I had the juggling act down to a science, but I wasn’t balanced.
Balance is defined as an even distribution of weight. An “act” is to take action; do something.
Action
Changes
Things
Action is effort. Effort creates balance.
If we weighed our professional and personal lives on a scale, we’d have more weight on one side. Most of our time is spent toward our professional life, family/friends, and for some of us, furthering our education, or a side hustle you’re trying to make your main hustle.
The objective is to evenly distribute effort so that you start making yourself a priority. That you maximize the time you have within a 24 hour period, to devote to you, your personal goals, hobbies, and self care.
We’ve all used the busy excuse. In a world where everything is at our fingertips we’re sooooooooo busy that we can’t find the time to return an email, a phone call, a text; can’t find the time to exercise, to work on our personal goals, or revisit pastimes and hobbies, to be still. There are not enough hours in the day to get everything done excuse. Malarkey. I worked a day shift, an overnight shift, slept for 2 hours in between gigs, attended classes two nights a week, and made the time to take my kids to their extra curriculum activities and be in attendance, make it to school events and parent teacher conferences, and still ensured we had a home cooked dinner every night (except for Fridays, that was junk night lol). When people tell me they can’t find the time to do something it’s an excuse or they just don’t want to be bothered with the task at hand.
We’re busy, but are we being productive? We think we’re balanced, but we’re really just jugglers. We’ve become the master of the juggling act. Throwing a million balls in the air. Eventually our arms are going to tire; we may drop one ball, become off balanced and then the rest of the balls are going to tumble down. We’re doing twice as much as we could, but half as much as we should; doing more but getting less done.
We’ve mastered the juggling act because with so much information at our fingertips, we’ve formed the habit of multi-tasking instead of prioritizing—focusing on one thing at a time. When we prioritize, we create balance. Prioritizing changes the trajectory. You’ll see where your time is being spent, and you’ll find pockets of time you can reclaim.
Prioritizing Your Life.
I made a career as an assistant. An assistant is the manager of people and time. He/she has to ensure the supported person’s schedule runs efficiently in order for them to maximize their time. An assistant has to be organized, be efficient, and be a master at prioritizing.
The Wheel of Life is a time management tool some life coaches use to help us identify areas that need more attention. Areas in our lives where we need to distribute effort equally. Notice I didn’t say time; however in equally distributing effort, inadvertently time becomes a factor—the importance of it. When you begin to maximize your time, you will think twice about wasting it frivolously.

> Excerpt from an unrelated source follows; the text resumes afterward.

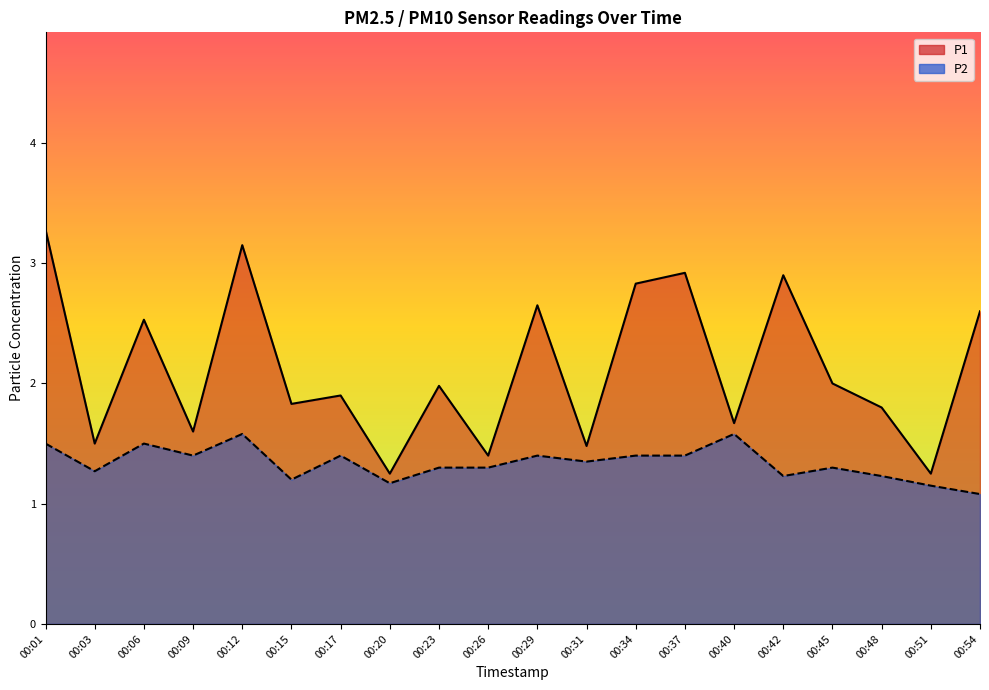

At which label does P2 reach its minimum?

00:54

Review, reflect, and rearrange. What do you need to eliminate in order to add value to your life? In adding value, you’re going to use your time wisely.
Next, eliminate, evaluate, execute. Get rid of the time wasters, evaluate your patterns and habits. What are you doing with your time after you’ve taken care of the household, got the kids settled, etc.? Are you working on your goals, hobbies, side hustle? Remember those time wasters?

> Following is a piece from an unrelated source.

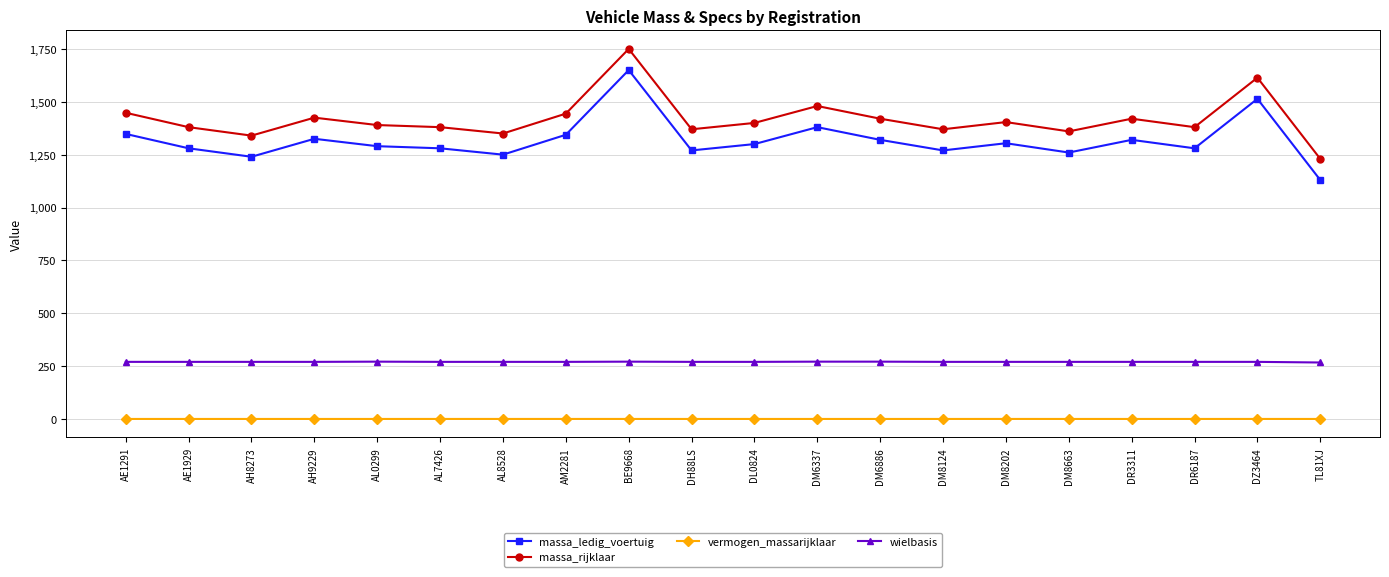

What is the approximate value of massa_rijklaar at DM6337?

1480.0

Lastly, and most importantly keep a running task list! A To Do list keeps you focused, it keeps you motivated. If you physically see what you have to do, you’ll make it happen. Now, don’t have this long To Do list and think you’re going to accomplish everything in a day. Spread the tasks out over a 7 day period. Tackle your top 3 in a day if you can. When you devote even one hour a day to a personal task you’ll reclaim seven hours of time per week. 7x4=28 hours of time you will reclaim for yourself in a month!
Balance doesn’t create itself; you have to create it.
Reclaim your time! Be great…the world needs more of that!